Very late one night, well past the Cinderella curfew, our peaceful quarters were invaded by about ten young greenhorn privates, not long in the army and fresh off the troopship from the U.S. Somewhere in their journey from the port of Inchon to Taegu, they’d managed to consume a large quantity of beer, and they were as loud and stupid as nineteen-year-olds can be when inexperienced with the caprices of ethyl alcohol. Add to that the giddiness they surely felt at being left temporarily unsupervised in, for the first time in their lives, a foreign land, and you have a recipe for elevated levels of obnoxiousness. Their horselaughs, their drunken vulgarity, their banging about, their smartass retorts when asked politely to quiet down and switch off the lights, failed to enchant the awakened boxers, whose arduous workday on the road and in the gym would commence with the pink prickling of dawn.

As the juvenile jackassery continued, I, beneath my government-issue blankets, chuckled softly. One needn’t be prescient to know how this was going to end.

It ended quickly. With no wasted motion, boxers slipped out of bed, slowly crossed the room, and WHUMP! WHOOSH! SURPRISE! Single well-placed punches to the midsection let the air out of three or four of the raucous rookies with a sound like that of exploding tires. Deflated, the brats fell backward against their astounded comrades or onto their clattering bunks. Then, piñatas smashed, fiesta canceled, lights summarily extinguished, the newcomers briefly grumbled under their breath and passed out; while the boxers went back to dreaming of title fights, flashbulbs, tabloid headlines, and million-dollar purses, or at least how their fists were going to get them the hell out of Korea. And I, for the second time since arriving in Asia, laughed myself to sleep.

 

There was something else besides Sears catalog fashions that distinguished Taegu bargirls and set them apart from their more virtuous peers: namely their breath.

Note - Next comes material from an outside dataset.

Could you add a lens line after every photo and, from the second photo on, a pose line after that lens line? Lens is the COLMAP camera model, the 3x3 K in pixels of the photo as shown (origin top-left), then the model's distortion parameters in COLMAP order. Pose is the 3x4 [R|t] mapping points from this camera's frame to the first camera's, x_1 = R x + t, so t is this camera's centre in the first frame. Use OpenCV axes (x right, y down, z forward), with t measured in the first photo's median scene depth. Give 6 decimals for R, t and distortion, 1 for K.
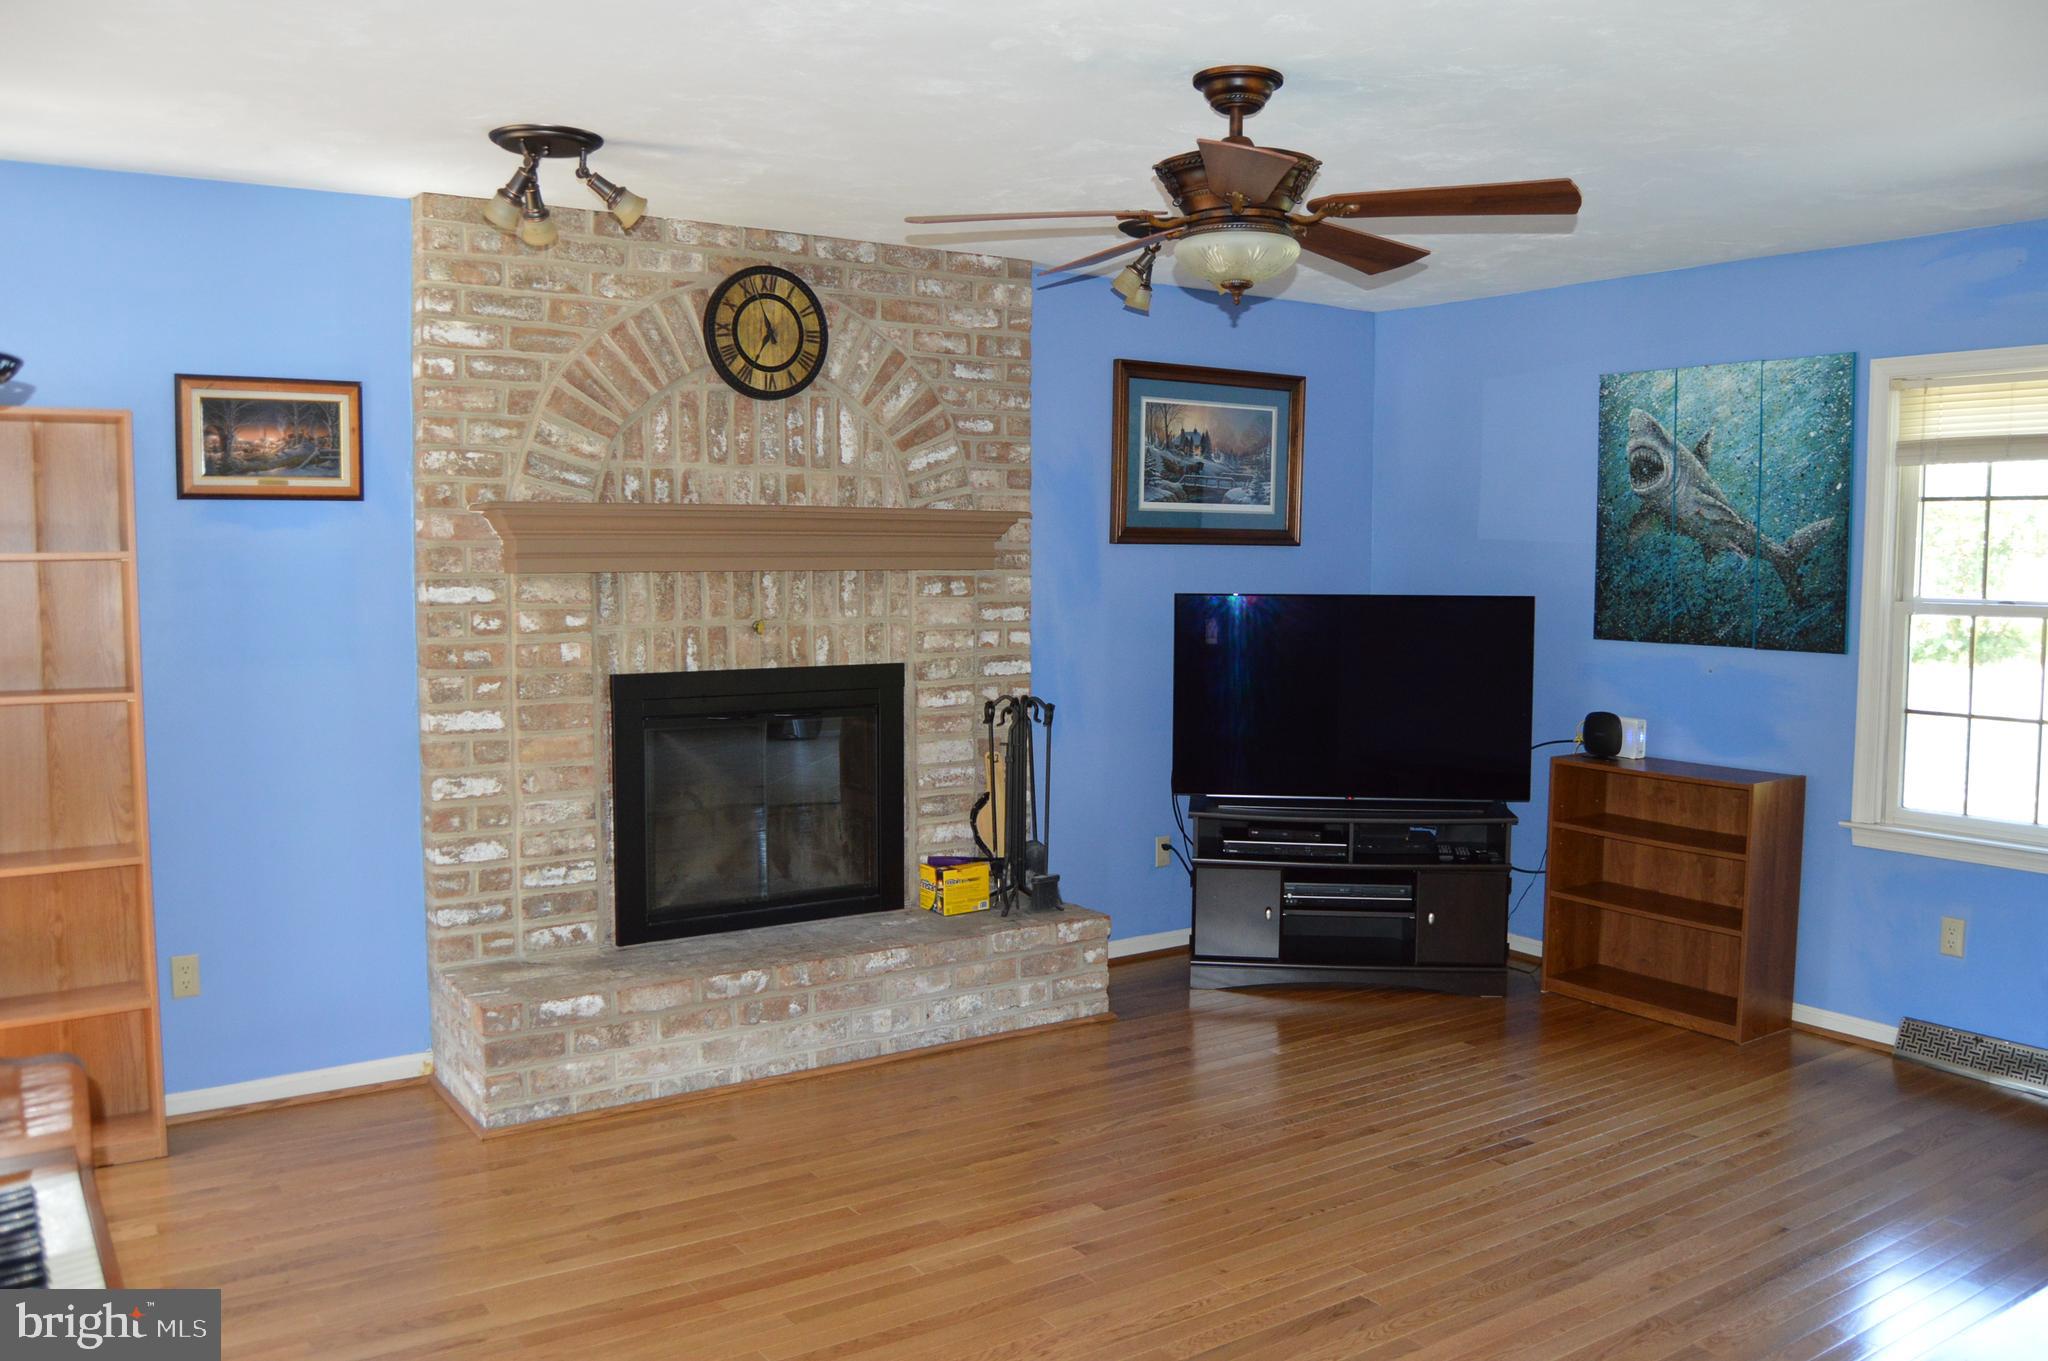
lens RADIAL K [[1622.5, 0, 1036.3], [0, 1622.5, 678.0], [0, 0, 1]] dist [-0.087117, 0.022704]
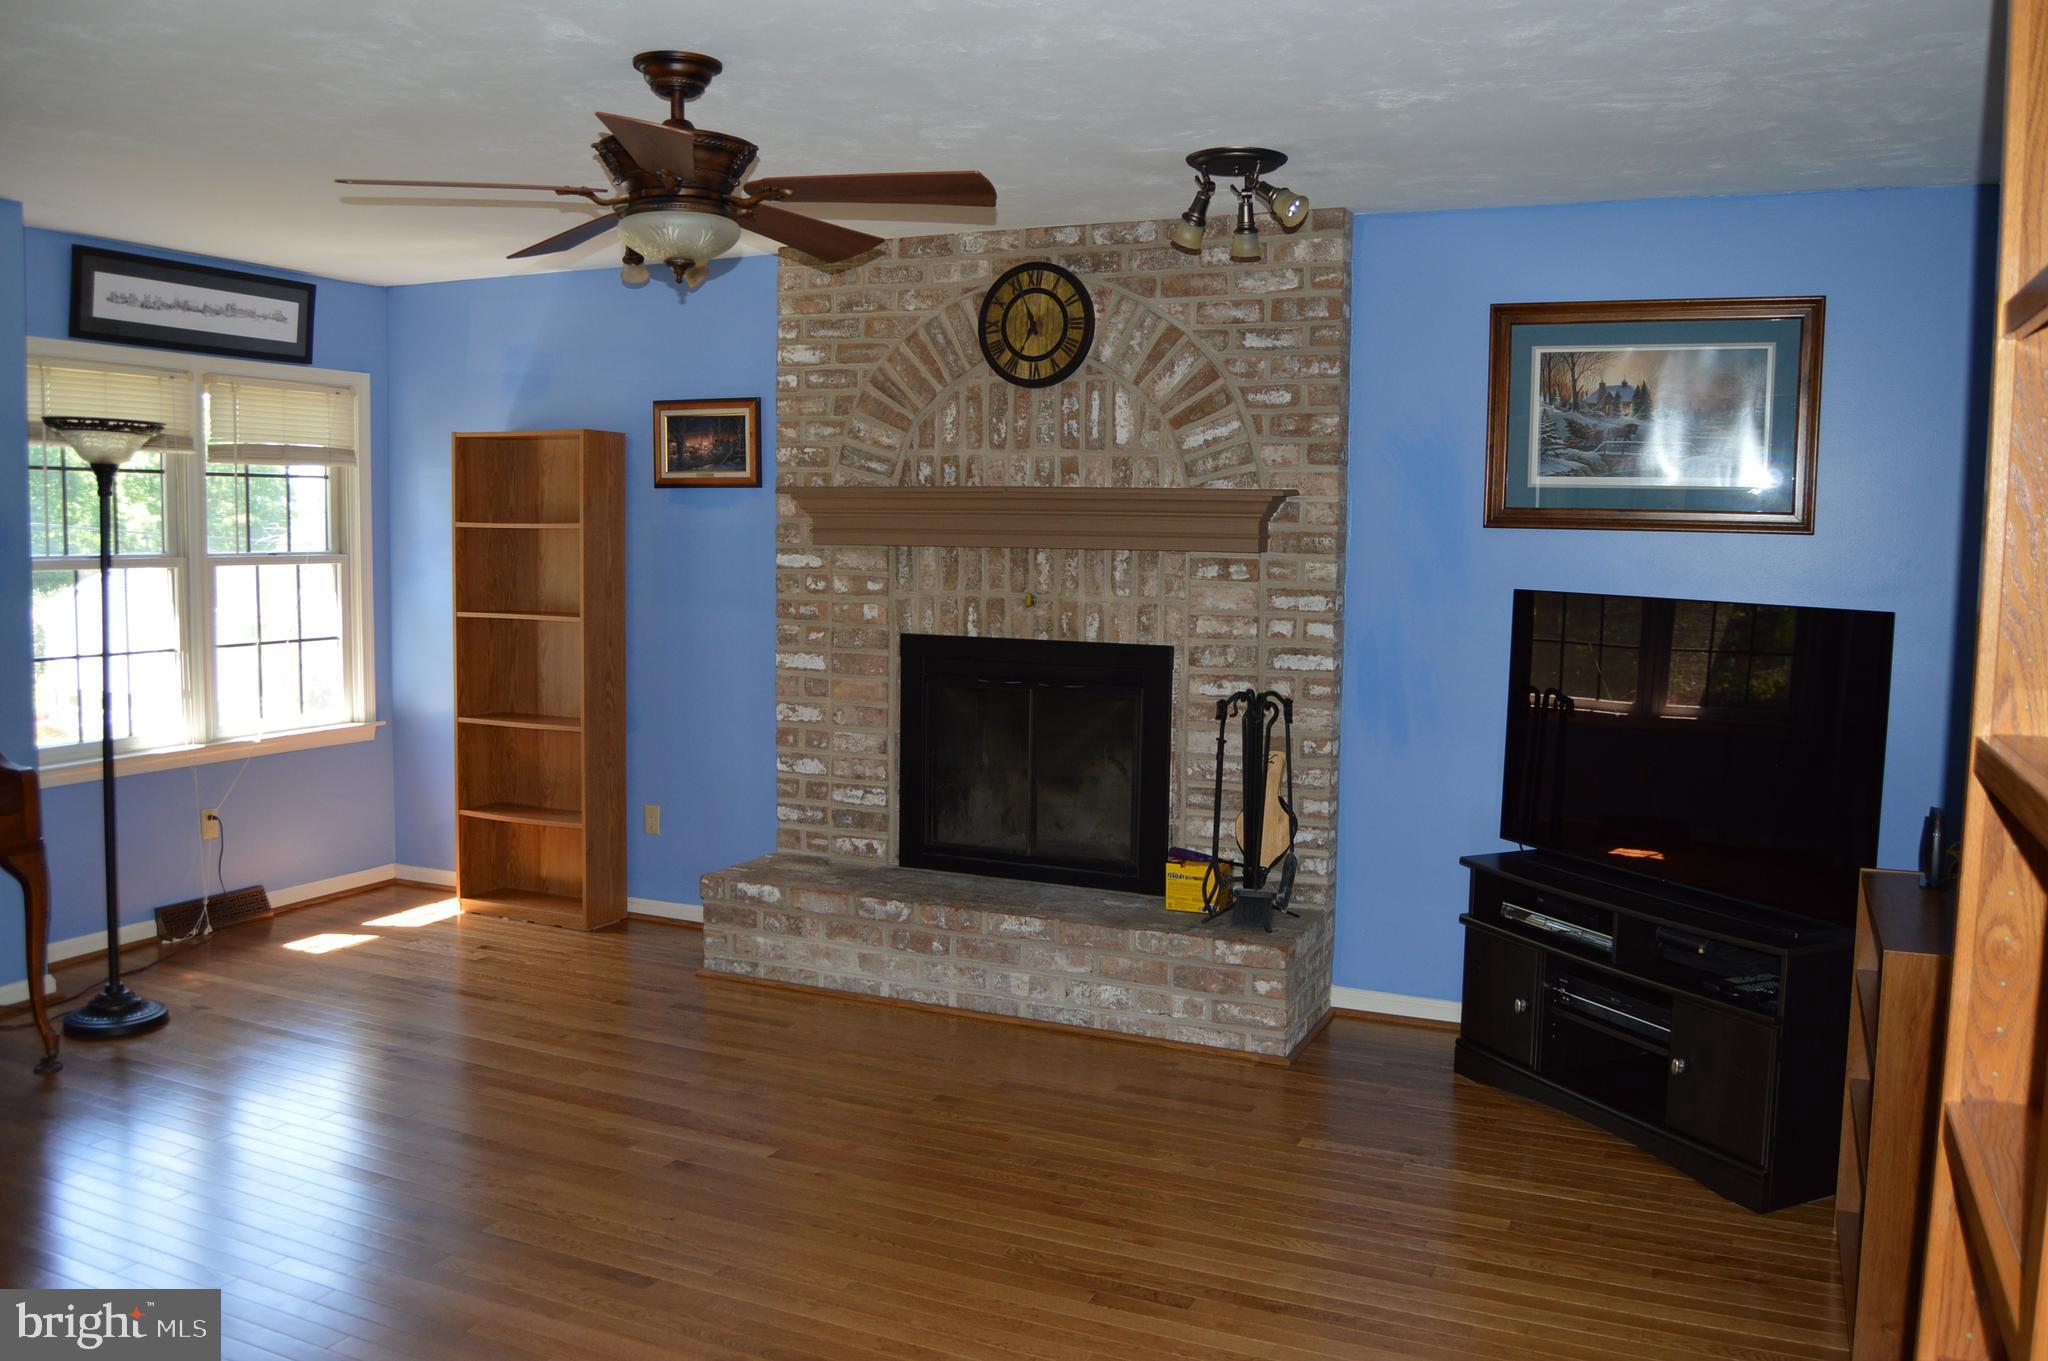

These enterprising ladies, unlike their fellow countrymen young and old, one and all, did not eat kimchi. Their abstention was a dietary sacrifice of enormous proportions, yet entirely necessary if they wished to socialize with American servicemen, which is to say, if they wished to prosper financially.

Kimchi has been called the national condiment or side dish of Korea, but it’s considerably more than that. It’s a defining characteristic, more gastronomically representative of Korea than salsa is of Mexico or garlic of Italy. Though less so today than in past periods when money and meat were scarce, kimchi has been a Korean way of life.